Professor Challenger, a loud and exuberant scientist, the reporter Edward Malone, Summerlee, Challenger's rival, and Lord John Roxton travel to an isolated plateau near the Brazil-Peru border. They have a difficult time getting on the plateau. They find a land inhabited by dinosaurs including a theropod, pterosaurs of a nasty nature, stegosaurus, an iguanodon, and plesiosaurus in a lake in the center of the plateau. Phorusrhacos, the terror bird, is present; Megaloceros (the “Irish Elk”), and a giant armadillo, the Glyptodon, make an appearance. It is a place of wonder.

They engage in a genocidal war with a group of ape-men who are at war with a tribe of Indians. I don't think it is a coincidence that Edgar Rice Burroughs’ At the Earth’s Core came out less than two years later in All-Story Weekly.

Doyle is at his peak in this novel.
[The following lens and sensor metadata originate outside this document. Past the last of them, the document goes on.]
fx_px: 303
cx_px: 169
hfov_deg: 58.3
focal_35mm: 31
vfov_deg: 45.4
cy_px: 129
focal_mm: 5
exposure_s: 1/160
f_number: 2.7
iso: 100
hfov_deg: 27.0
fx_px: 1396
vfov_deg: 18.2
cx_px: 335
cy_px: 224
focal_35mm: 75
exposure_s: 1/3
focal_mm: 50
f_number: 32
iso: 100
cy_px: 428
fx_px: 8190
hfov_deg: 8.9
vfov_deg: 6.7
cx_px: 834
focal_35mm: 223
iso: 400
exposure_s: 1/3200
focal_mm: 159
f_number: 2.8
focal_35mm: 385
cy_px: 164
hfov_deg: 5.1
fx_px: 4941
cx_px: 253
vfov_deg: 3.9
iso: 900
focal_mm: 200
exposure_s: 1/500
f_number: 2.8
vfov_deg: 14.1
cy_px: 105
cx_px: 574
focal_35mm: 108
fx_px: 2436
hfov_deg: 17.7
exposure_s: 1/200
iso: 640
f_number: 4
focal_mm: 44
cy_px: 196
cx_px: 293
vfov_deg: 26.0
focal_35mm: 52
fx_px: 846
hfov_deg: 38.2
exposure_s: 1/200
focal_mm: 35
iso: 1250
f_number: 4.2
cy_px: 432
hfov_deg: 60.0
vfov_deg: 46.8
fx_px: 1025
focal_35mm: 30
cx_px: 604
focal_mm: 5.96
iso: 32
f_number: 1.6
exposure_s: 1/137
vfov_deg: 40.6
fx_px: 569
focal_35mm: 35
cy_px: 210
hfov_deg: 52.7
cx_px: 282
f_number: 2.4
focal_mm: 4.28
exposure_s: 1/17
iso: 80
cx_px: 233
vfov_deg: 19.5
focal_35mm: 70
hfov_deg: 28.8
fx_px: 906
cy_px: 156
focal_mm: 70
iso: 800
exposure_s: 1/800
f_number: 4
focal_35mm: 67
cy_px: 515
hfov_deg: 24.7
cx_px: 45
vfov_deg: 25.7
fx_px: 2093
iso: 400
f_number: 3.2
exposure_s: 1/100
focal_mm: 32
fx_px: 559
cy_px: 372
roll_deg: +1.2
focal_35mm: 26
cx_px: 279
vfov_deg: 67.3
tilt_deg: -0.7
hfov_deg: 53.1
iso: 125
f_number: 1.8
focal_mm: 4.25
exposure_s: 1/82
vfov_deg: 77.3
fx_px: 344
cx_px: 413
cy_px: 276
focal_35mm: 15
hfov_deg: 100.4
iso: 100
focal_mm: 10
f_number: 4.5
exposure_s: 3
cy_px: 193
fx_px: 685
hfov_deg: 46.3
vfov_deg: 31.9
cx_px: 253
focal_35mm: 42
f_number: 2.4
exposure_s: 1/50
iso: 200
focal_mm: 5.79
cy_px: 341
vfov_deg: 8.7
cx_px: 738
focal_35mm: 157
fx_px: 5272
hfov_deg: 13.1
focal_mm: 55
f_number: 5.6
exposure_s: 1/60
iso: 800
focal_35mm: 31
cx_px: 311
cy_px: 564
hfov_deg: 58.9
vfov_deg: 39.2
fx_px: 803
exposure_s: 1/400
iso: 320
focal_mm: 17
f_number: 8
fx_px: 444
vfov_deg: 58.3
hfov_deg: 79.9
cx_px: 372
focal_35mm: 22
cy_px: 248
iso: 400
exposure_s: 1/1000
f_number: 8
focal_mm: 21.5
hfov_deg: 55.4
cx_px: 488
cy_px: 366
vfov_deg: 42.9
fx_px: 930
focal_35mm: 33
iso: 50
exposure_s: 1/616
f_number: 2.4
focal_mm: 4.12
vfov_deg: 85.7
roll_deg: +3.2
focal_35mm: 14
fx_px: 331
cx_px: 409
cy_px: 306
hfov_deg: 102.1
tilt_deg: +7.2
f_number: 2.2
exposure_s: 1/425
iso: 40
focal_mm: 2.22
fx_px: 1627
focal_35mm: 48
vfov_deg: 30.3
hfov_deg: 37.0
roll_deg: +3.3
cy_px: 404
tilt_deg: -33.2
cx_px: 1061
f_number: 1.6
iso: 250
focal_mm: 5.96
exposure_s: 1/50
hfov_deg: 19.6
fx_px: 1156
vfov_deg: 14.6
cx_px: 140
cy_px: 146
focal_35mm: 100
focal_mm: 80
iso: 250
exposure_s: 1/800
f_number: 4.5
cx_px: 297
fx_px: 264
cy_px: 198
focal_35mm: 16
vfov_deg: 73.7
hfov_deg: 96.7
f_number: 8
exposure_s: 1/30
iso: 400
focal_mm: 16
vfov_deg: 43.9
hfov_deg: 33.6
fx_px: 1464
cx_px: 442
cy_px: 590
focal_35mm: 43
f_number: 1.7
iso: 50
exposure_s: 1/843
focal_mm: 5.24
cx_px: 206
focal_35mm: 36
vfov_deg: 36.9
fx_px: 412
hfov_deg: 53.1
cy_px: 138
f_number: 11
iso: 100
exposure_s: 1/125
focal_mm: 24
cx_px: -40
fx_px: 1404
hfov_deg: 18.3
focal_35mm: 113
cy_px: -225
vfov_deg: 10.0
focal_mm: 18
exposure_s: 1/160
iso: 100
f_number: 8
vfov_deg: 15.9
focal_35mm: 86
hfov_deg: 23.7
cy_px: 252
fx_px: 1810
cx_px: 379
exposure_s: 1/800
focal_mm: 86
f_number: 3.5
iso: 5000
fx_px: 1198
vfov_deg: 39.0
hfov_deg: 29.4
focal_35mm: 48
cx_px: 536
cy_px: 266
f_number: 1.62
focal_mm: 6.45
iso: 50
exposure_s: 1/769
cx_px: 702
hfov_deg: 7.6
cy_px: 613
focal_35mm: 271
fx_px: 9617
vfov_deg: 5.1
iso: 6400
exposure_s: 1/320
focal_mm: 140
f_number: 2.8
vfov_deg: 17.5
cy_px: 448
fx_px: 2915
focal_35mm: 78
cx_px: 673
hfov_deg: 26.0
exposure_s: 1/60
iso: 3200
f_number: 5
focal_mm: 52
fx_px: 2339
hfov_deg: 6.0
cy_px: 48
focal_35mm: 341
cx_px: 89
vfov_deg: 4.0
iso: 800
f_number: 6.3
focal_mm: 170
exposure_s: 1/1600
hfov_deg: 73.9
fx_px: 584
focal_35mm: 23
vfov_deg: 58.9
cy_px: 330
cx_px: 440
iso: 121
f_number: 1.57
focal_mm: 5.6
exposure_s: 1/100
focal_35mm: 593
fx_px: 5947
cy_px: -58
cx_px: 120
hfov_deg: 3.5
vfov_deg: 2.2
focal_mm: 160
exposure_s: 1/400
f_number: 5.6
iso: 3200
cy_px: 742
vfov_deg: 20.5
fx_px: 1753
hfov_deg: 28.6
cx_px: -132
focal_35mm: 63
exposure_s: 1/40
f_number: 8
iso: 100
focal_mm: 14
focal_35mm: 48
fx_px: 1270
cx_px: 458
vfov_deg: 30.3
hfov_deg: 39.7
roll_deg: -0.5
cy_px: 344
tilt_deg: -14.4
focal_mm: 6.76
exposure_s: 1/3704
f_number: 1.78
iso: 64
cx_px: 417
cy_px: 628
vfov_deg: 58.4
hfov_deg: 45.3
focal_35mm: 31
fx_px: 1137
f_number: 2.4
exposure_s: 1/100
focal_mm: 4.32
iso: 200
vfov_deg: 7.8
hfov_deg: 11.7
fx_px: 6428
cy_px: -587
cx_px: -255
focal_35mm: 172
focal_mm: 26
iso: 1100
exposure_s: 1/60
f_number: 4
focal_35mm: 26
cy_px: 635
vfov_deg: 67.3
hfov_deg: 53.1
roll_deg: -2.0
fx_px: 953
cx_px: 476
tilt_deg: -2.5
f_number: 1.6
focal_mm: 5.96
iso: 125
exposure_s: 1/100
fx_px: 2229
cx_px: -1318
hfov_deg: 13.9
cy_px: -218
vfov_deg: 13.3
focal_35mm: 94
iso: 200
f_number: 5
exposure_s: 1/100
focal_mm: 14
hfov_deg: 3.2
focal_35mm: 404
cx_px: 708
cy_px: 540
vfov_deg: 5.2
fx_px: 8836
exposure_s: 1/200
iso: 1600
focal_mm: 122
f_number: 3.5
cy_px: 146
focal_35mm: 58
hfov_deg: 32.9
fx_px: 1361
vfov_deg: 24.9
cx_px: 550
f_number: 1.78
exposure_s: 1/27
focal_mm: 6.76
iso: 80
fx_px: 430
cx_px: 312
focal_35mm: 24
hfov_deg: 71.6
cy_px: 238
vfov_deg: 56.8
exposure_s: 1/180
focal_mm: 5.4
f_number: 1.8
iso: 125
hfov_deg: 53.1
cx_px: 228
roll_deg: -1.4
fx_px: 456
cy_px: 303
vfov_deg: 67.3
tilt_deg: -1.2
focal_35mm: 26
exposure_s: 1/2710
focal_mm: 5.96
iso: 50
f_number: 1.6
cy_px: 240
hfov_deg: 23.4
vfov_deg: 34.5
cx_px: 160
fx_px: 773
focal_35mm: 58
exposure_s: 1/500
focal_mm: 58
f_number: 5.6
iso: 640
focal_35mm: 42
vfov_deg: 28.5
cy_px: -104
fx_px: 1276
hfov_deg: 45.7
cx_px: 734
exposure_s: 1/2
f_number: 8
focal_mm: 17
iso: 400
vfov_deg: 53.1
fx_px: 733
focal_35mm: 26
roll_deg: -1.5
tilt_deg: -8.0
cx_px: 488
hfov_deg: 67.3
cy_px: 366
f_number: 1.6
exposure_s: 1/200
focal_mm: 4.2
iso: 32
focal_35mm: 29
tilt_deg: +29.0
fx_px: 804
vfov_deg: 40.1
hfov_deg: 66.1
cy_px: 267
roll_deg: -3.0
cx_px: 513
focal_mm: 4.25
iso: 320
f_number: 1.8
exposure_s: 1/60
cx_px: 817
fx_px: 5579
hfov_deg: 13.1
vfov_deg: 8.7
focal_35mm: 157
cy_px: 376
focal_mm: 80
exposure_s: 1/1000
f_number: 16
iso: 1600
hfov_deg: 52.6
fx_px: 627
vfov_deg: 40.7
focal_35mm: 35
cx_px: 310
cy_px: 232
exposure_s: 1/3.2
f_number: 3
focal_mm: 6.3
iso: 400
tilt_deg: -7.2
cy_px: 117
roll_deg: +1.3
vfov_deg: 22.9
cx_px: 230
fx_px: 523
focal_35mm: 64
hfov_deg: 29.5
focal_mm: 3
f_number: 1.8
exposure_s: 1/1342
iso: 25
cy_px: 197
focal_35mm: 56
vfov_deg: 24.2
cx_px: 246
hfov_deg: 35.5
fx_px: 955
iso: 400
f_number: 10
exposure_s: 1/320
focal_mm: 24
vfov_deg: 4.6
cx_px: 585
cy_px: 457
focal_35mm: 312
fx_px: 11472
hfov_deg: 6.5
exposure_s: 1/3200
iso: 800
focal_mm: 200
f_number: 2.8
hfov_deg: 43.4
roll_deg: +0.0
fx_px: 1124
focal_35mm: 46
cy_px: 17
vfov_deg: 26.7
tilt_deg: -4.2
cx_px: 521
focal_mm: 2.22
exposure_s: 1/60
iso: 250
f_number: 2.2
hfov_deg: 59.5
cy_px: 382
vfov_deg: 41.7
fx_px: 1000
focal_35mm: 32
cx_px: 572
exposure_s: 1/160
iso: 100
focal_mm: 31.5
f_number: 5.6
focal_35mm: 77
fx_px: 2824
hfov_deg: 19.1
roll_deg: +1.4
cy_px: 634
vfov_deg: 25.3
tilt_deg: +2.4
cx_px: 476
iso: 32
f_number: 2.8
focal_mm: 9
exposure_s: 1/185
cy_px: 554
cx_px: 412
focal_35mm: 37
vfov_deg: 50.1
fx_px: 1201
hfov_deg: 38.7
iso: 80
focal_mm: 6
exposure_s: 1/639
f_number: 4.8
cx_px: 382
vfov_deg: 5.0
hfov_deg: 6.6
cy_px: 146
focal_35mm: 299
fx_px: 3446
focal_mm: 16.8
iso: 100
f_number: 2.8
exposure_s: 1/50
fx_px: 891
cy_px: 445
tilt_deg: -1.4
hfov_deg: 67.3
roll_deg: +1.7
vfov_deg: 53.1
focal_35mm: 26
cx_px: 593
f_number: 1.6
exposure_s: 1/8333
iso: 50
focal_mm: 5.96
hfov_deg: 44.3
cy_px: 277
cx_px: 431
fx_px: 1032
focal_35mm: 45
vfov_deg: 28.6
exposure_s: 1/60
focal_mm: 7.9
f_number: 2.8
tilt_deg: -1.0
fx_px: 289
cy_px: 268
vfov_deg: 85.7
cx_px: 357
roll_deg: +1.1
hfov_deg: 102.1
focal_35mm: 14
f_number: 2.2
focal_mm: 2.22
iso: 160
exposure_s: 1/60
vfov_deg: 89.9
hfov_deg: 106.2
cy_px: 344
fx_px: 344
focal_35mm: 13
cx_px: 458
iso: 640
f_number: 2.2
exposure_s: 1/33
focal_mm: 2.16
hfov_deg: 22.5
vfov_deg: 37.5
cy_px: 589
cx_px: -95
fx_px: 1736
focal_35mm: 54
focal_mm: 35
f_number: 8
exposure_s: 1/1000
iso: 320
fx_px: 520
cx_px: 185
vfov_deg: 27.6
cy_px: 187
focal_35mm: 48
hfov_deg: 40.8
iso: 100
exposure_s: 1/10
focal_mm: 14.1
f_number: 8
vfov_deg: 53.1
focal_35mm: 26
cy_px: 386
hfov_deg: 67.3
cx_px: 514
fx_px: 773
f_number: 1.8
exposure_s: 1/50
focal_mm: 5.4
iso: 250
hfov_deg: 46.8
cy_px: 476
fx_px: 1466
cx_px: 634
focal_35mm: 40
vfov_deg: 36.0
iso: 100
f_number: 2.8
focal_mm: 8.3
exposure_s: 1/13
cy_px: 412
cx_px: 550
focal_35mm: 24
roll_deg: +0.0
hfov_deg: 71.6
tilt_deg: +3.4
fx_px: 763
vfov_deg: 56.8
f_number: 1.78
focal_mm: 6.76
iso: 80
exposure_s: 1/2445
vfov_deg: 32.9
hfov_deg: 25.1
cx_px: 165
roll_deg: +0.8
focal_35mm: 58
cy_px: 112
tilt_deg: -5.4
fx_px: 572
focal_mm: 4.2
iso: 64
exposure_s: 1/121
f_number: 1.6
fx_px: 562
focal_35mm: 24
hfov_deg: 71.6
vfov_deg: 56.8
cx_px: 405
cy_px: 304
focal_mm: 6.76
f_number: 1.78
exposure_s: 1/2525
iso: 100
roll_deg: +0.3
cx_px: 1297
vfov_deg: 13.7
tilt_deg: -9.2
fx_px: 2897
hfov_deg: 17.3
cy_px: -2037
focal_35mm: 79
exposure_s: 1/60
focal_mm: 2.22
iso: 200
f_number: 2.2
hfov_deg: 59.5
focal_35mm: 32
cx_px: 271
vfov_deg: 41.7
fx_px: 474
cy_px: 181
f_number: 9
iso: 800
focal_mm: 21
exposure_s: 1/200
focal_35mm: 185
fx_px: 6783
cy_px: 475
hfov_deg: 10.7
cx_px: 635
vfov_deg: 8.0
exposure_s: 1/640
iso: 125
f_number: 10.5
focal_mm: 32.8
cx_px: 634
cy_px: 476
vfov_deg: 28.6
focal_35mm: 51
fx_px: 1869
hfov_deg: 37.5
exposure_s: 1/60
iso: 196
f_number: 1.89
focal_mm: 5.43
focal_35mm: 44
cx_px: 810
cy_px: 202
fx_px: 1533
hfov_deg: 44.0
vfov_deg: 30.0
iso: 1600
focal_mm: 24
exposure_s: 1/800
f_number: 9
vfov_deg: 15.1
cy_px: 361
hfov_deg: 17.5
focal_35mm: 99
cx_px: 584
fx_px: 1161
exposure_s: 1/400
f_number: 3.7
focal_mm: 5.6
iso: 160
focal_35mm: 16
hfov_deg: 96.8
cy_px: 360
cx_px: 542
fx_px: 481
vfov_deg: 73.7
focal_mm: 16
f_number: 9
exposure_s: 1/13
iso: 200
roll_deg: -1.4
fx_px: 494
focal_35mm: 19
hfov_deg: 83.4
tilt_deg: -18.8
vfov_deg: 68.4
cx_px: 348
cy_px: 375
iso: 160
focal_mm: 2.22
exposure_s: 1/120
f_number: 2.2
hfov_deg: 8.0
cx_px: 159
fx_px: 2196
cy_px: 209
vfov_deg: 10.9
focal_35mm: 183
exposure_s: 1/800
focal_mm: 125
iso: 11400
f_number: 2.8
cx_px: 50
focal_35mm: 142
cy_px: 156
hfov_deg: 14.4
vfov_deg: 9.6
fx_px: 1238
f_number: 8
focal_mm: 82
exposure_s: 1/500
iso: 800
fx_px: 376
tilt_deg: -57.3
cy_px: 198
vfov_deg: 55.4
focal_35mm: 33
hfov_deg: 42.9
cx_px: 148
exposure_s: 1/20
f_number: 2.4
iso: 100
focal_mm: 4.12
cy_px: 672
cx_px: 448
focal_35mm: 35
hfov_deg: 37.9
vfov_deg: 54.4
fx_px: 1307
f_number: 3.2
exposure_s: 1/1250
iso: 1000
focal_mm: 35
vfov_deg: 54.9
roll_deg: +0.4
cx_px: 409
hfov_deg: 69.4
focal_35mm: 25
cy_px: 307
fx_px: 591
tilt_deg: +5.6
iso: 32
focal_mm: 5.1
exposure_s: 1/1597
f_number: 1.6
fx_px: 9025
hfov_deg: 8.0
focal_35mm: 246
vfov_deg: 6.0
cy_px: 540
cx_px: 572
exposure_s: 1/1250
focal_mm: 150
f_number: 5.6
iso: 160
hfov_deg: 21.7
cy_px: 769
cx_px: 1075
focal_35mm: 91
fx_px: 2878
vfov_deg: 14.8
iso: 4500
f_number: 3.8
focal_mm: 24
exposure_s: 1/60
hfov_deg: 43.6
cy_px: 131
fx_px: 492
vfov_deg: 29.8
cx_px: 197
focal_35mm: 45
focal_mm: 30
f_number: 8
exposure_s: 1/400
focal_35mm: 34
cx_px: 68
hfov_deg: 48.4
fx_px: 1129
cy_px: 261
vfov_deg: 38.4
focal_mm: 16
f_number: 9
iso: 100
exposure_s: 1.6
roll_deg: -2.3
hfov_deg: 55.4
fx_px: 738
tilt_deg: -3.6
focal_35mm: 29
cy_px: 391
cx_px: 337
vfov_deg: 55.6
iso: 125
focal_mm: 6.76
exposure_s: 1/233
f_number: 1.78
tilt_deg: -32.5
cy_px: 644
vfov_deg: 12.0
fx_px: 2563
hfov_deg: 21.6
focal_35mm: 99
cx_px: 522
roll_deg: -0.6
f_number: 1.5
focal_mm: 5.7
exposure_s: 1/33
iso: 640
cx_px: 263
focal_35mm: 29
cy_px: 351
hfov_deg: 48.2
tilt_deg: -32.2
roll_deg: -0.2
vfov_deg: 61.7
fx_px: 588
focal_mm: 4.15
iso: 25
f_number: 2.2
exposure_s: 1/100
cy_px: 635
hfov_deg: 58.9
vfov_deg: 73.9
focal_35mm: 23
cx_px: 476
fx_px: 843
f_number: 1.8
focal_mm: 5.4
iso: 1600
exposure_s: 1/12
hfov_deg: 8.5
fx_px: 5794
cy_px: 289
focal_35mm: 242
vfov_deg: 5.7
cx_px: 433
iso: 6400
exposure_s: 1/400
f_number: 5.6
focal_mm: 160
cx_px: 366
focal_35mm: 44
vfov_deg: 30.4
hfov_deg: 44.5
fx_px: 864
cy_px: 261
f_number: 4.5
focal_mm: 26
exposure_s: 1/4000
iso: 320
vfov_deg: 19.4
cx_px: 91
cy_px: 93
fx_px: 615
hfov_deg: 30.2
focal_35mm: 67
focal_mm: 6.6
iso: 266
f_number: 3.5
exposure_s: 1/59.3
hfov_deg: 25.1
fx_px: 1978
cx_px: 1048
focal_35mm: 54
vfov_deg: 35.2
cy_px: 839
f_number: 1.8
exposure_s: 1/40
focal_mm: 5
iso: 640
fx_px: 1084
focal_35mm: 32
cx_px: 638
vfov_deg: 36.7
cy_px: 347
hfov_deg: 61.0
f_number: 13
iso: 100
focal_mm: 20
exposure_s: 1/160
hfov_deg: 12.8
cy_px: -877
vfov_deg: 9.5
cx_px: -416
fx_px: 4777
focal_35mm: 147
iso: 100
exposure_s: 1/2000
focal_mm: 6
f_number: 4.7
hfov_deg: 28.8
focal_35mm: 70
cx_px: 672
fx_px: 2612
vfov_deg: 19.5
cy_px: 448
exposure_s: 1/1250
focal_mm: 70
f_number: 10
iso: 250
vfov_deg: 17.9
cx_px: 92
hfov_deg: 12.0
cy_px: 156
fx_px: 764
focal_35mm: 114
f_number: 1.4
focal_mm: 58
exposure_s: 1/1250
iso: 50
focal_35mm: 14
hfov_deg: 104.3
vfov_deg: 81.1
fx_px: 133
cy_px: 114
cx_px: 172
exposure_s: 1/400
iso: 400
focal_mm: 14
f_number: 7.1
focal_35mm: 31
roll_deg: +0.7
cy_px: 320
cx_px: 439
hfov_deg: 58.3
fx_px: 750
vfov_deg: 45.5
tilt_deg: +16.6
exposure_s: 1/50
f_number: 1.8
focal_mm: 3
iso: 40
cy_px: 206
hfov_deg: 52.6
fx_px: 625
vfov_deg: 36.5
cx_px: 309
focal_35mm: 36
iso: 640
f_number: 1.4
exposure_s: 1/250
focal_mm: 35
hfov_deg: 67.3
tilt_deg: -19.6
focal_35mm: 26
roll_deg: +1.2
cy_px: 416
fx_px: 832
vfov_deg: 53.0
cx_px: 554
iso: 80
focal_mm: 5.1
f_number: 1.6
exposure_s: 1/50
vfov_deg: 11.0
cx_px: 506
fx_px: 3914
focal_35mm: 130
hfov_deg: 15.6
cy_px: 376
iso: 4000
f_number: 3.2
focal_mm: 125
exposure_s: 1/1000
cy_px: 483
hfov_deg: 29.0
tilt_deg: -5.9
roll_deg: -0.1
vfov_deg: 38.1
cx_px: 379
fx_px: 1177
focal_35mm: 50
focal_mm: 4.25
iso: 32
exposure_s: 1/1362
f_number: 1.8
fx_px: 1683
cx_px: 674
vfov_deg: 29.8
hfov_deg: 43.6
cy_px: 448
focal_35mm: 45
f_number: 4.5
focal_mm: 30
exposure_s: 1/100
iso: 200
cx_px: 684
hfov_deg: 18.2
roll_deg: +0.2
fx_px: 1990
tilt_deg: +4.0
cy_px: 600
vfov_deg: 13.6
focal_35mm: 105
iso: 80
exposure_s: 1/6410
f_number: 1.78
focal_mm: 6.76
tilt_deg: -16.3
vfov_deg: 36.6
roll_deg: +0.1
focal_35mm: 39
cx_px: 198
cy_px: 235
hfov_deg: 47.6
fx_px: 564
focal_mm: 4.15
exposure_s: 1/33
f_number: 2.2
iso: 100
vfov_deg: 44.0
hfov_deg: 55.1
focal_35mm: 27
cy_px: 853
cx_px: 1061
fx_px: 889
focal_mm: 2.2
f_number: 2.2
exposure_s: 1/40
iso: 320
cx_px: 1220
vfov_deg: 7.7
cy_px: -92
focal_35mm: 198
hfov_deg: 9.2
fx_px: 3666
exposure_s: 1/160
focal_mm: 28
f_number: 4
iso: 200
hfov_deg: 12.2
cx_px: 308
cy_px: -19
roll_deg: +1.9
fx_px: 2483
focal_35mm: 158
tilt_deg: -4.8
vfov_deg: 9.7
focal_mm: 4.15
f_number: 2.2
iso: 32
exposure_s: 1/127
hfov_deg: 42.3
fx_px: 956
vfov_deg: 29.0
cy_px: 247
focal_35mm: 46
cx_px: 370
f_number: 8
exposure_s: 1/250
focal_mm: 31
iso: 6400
This was a period he was writing fantastic fiction such as “The Terror of Blue John Gap” and “The Horror of the Heights.”

I first heard of The Lost World in an article by Lin Carter on lost race stories in a comic book tie-in to the 1975 movie Land That Time Forgot. My 12 year old self thought the novel sounded great. I did not read it until I was in college and found a copy at a used bookstore. I should have come across the book in my youth buying Edgar Rice Burroughs and H. G. Wells novels. I checked isfdb.org and there was no American edition from the late ‘60s (Berkley) until 1993 (Tor) when Jurassic Park came out. This still surprises me how long the book was out of print in the U.S. This is a book that should be on every fan of great adventure fiction’s bookshelf, next to Jack London’s The Star Rover. I have a Wordsworth edition containing all the Professor Challenger stories. I reread the novel this past summer enjoying it even more than when I first read it.